The Potential of Lisosan G as a Possible Treatment for Glaucoma

Rosario Amato; Maria Grazia Rossino; Maurizio Cammalleri; Anna Maria Timperio; Giuseppina Fanelli; Massimo Dal Monte; Laura Pucci; Giovanni Casini

doi:10.3389/fphar.2021.719951

The Potential of Lisosan G as a Possible Treatment for Glaucoma

Front Pharmacol. 2021 Jul 28:12:719951. doi: 10.3389/fphar.2021.719951. eCollection 2021.

Authors

Rosario Amato¹, Maria Grazia Rossino¹, Maurizio Cammalleri^{1

2}, Anna Maria Timperio³, Giuseppina Fanelli⁴, Massimo Dal Monte^{1

2}, Laura Pucci⁵, Giovanni Casini^{1

2}

Affiliations

¹ Department of Biology, University of Pisa, Pisa, Italy.
² Interdepartmental Research Center Nutrafood "Nutraceuticals and Food for Health", University of Pisa, Pisa, Italy.
³ Department of Ecological and Biological Sciences, University of Tuscia, Viterbo, Italy.
⁴ Department of Agriculture and Forest Sciences, University of Tuscia, Viterbo, Italy.
⁵ National Research Council, Institute of Agricultural Biology and Biotechnology (IBBA), Pisa, Italy.

Abstract

Lisosan G (LG), a fermented powder obtained from whole grains, is a nutritional supplement containing a variety of metabolites with documented antioxidant properties. We have recently demonstrated that orally administered LG protects diabetic rodent retinas from oxidative stress, inflammation, apoptosis, blood-retinal barrier disruption, and functional damage. Here, we investigated whether LG may exert protective effects in a model of glaucoma and measured the amounts of selected LG components that reach the retina after oral LG administration. Six-month-old DBA/2J mice were given an aqueous LG solution in place of drinking water for 2 mo. During the 2 mo of treatment with LG, the intraocular pressure (IOP) was monitored and the retinal ganglion cell (RGC) functional activity was recorded with pattern-electroretinography (PERG). At the end of the 2-mo period, the expression of oxidative stress and inflammatory markers was measured with qPCR, and RGC survival or macroglial activation were assessed with immunofluorescence.
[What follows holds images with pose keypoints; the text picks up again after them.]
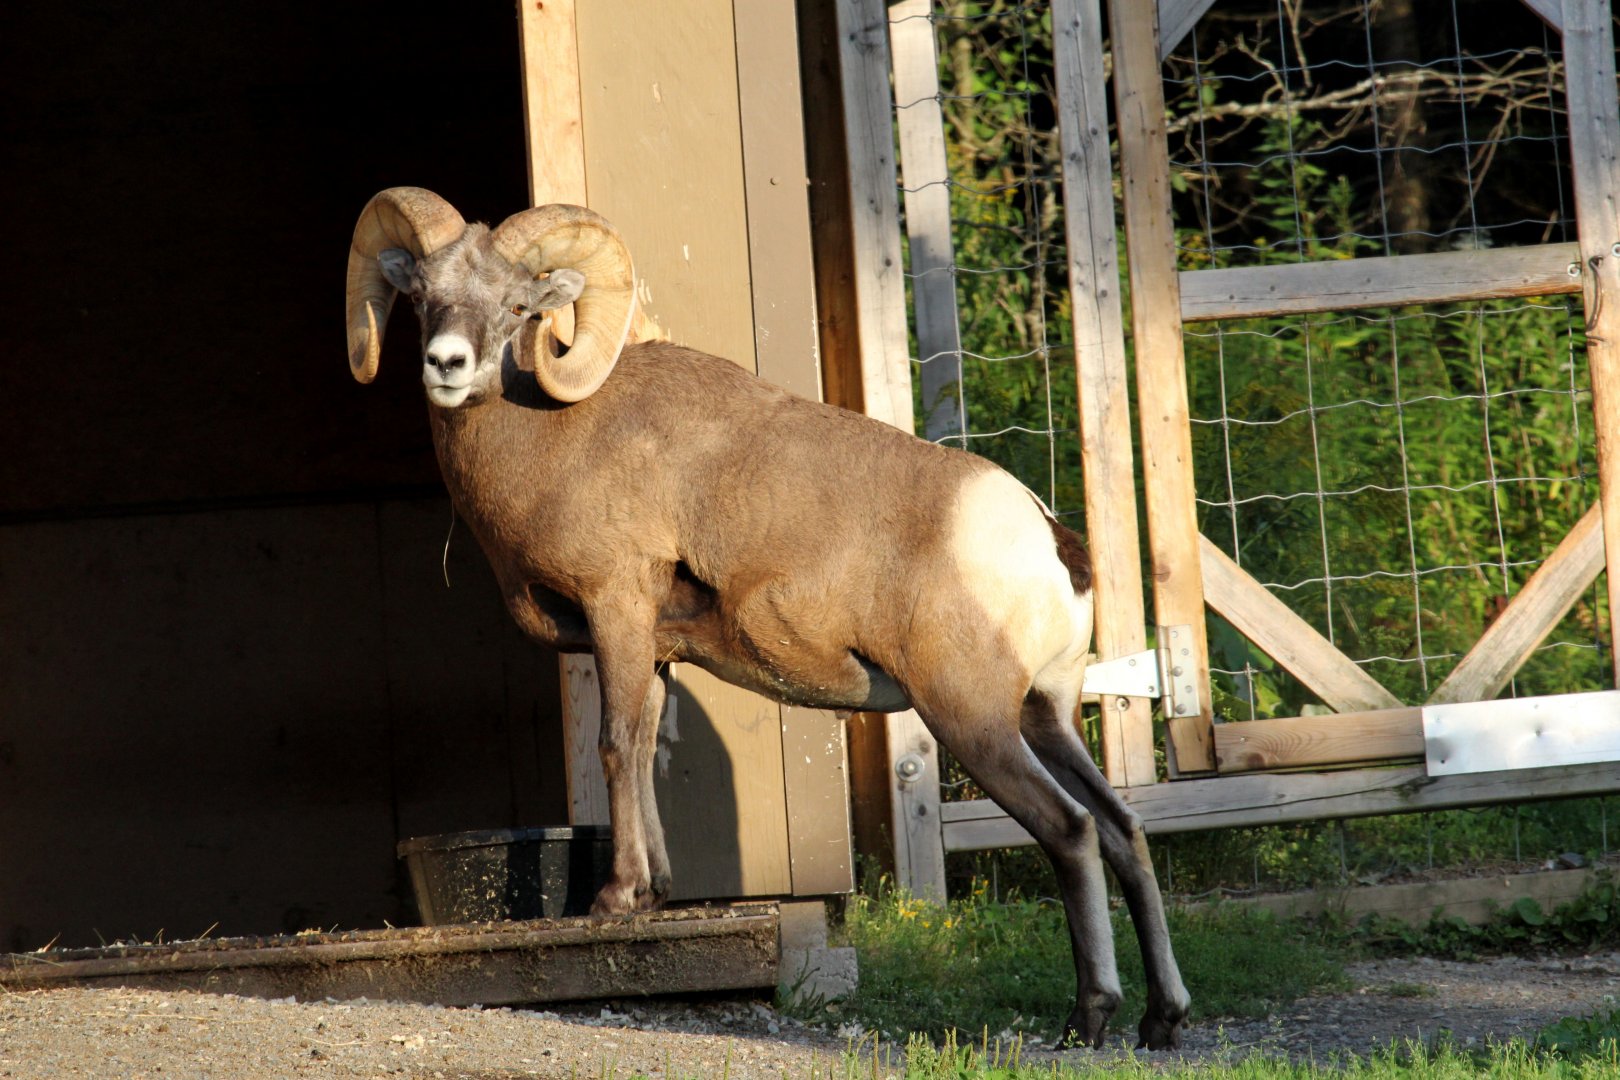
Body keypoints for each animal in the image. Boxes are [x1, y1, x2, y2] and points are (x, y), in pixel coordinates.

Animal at [344, 187, 1190, 1049]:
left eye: (517, 306)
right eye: (424, 297)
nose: (446, 365)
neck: (550, 438)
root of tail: (1051, 542)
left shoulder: (617, 611)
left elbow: (616, 747)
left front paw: (613, 902)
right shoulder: (655, 652)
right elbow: (646, 749)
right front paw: (657, 892)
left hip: (973, 722)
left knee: (1071, 832)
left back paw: (1090, 1015)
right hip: (1045, 717)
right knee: (1122, 829)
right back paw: (1162, 1018)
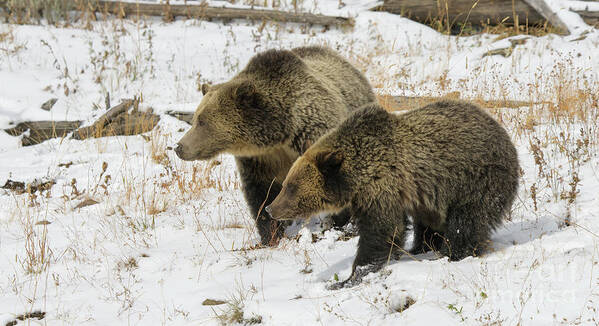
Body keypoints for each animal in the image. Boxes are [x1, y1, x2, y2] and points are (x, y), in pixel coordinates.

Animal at [173, 45, 378, 244]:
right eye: (196, 118)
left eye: (202, 121)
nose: (179, 147)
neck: (279, 135)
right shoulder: (259, 160)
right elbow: (261, 194)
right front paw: (270, 236)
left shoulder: (313, 134)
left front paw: (338, 224)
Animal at [268, 100, 520, 288]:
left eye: (291, 186)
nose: (271, 209)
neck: (357, 177)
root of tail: (505, 137)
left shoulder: (381, 189)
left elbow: (382, 231)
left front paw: (349, 277)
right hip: (433, 199)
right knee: (428, 225)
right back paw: (421, 247)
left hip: (474, 181)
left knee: (466, 222)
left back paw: (452, 253)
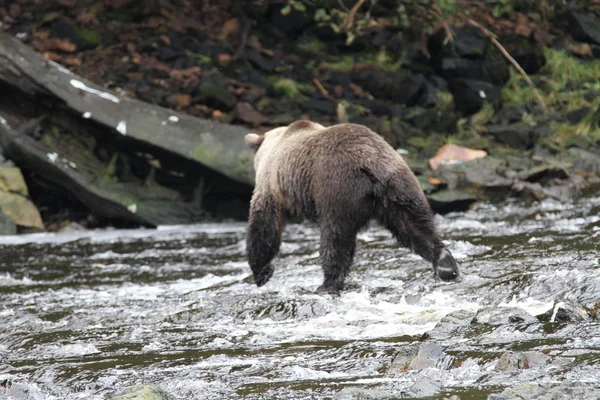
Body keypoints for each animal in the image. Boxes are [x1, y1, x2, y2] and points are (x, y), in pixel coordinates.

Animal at [244, 119, 460, 294]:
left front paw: (261, 273)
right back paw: (445, 263)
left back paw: (327, 284)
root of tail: (371, 162)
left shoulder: (271, 185)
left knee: (335, 236)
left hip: (337, 187)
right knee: (414, 225)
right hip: (400, 186)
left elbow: (264, 225)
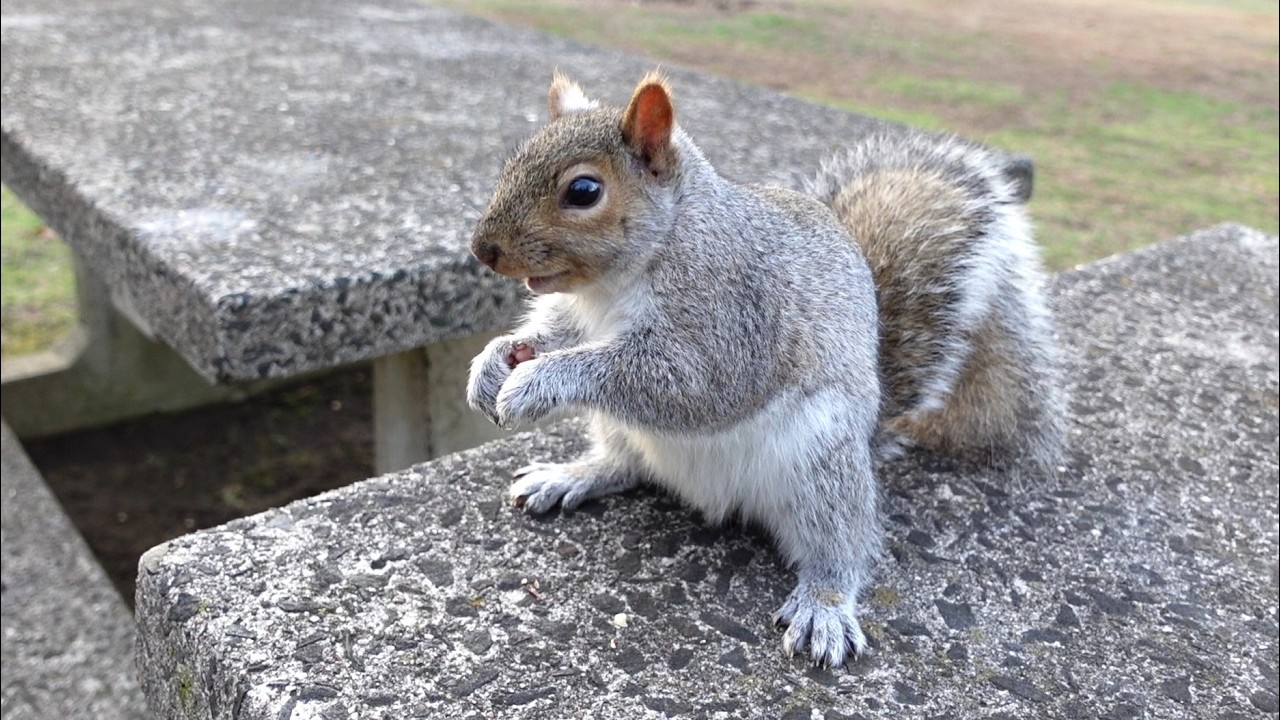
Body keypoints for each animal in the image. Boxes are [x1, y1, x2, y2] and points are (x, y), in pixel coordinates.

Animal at [466, 71, 1066, 667]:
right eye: (514, 160)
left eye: (584, 191)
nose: (482, 250)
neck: (621, 279)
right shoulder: (578, 316)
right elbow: (553, 334)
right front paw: (494, 362)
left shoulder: (733, 319)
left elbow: (685, 382)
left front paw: (538, 381)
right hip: (622, 428)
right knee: (625, 463)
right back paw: (573, 474)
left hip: (819, 462)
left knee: (842, 545)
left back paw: (825, 605)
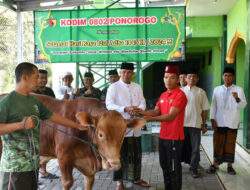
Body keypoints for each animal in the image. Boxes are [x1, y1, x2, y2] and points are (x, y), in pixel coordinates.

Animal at [0, 94, 146, 190]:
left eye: (123, 134)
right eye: (101, 134)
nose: (114, 164)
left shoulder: (88, 169)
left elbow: (89, 182)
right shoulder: (64, 158)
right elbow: (67, 183)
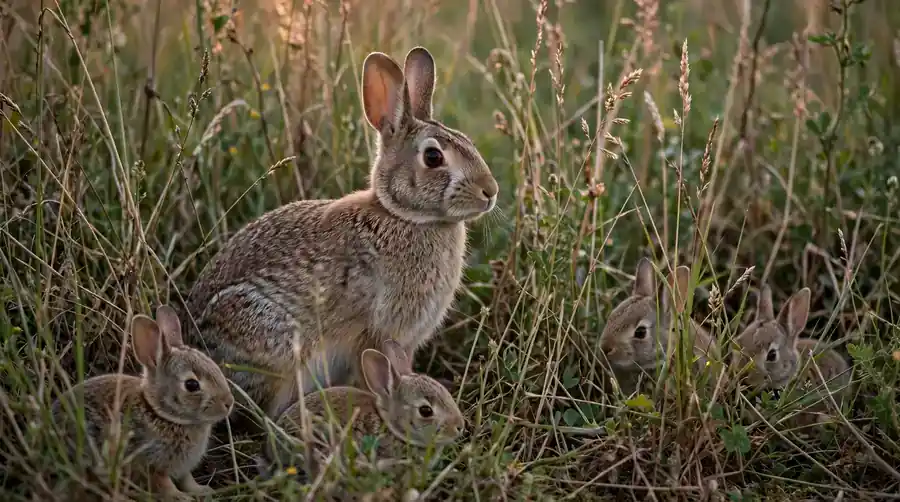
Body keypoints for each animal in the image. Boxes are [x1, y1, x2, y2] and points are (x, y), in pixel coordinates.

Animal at [51, 305, 234, 500]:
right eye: (191, 385)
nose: (229, 402)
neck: (160, 413)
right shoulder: (151, 464)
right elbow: (164, 485)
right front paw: (181, 497)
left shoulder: (183, 468)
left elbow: (187, 480)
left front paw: (203, 490)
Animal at [182, 46, 499, 423]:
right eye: (433, 157)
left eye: (468, 142)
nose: (491, 191)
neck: (407, 217)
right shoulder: (376, 333)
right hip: (275, 345)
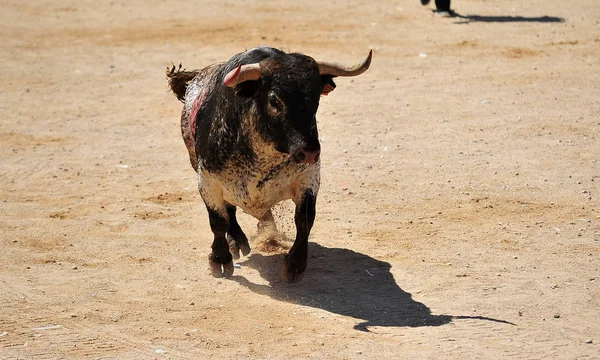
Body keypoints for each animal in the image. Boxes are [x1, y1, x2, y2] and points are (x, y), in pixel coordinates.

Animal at [165, 47, 370, 284]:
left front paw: (295, 265)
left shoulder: (308, 177)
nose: (309, 151)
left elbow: (304, 219)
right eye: (274, 100)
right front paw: (220, 260)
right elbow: (218, 220)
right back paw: (237, 242)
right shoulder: (207, 180)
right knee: (229, 210)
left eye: (315, 98)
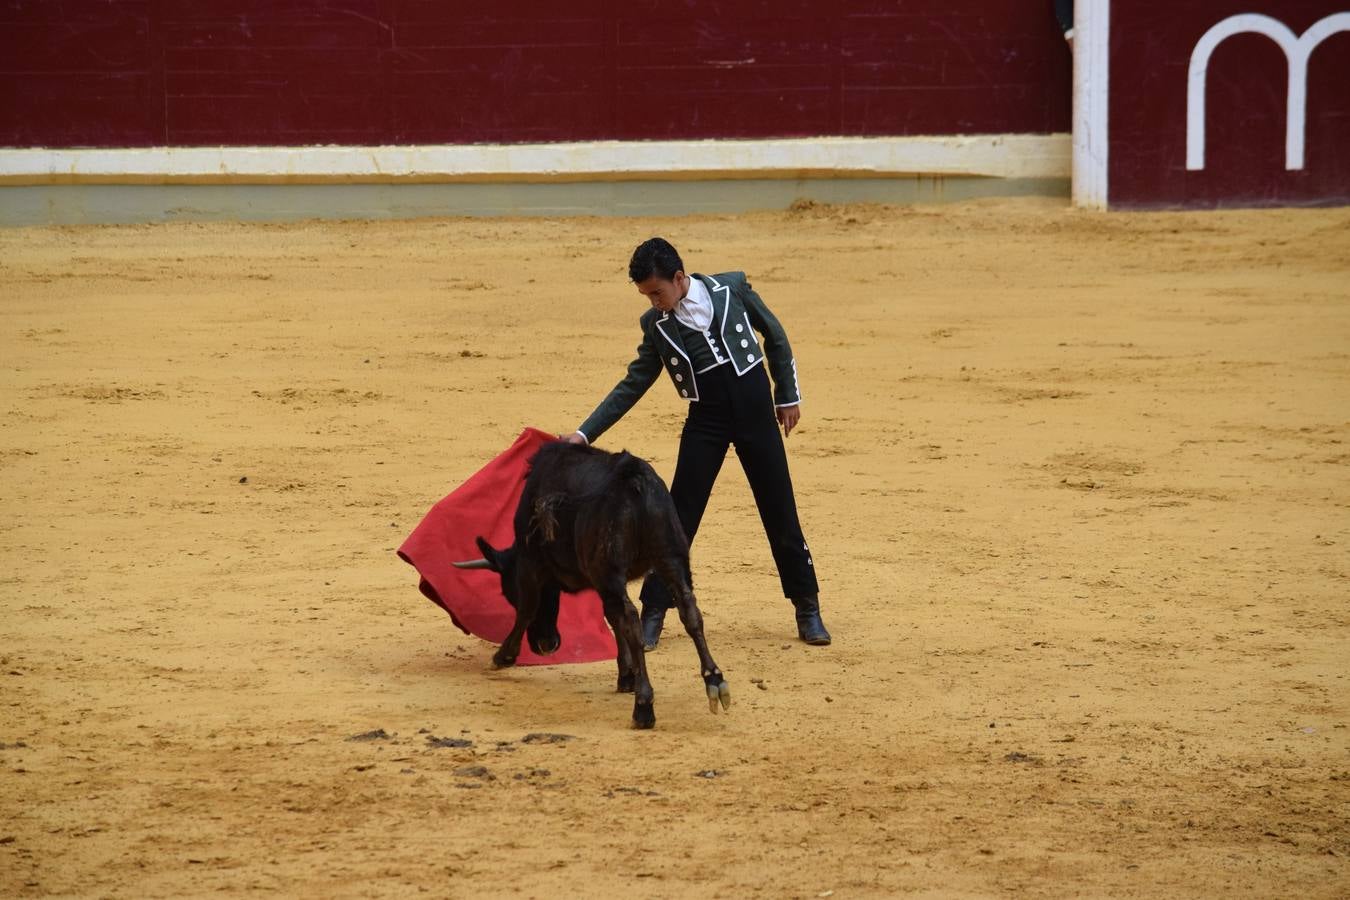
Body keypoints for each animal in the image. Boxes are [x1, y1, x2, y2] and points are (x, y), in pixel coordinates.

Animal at [450, 442, 729, 734]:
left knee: (631, 619)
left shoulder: (530, 564)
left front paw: (502, 657)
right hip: (670, 557)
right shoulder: (603, 580)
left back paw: (643, 707)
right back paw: (714, 681)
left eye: (508, 594)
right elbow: (611, 618)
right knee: (688, 609)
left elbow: (527, 609)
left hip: (612, 570)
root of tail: (634, 478)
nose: (546, 646)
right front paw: (626, 676)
Alternatively, LG was administered by gavage and the concentrations of four of the main LG components (nicotinamide, gallic acid, 4-hydroxybenzoic acid, and quercetin) were measured in the retinas in the following 24 h using mass spectrometry. LG treatment in DBA/2J mice did not influence IOP, but it affected RGC function since PERG amplitude was increased and PERG latency was decreased with respect to untreated DBA/2J mice. This improvement of RGC function was concomitant with a significant decrease of both oxidative stress and inflammation marker expression, of RGC loss, and of macroglial activation. All four LG metabolites were found in the retina, although with different proportions with respect to the amount in the dose of administered LG, and with different temporal profiles in the 24 h following administration. These findings are consistent with neuroenhancing and neuroprotective effects of LG in glaucoma that are likely to derive from its powerful antioxidant properties. The co-occurrence of different metabolites in LG may provide an added value to their beneficial effects and indicate LG as a basis for the potential treatment of a variety of retinal pathologies.

Keywords: inflammation; neuroprotection; nutraceuticals; oxidative stress; pattern electroretinogram.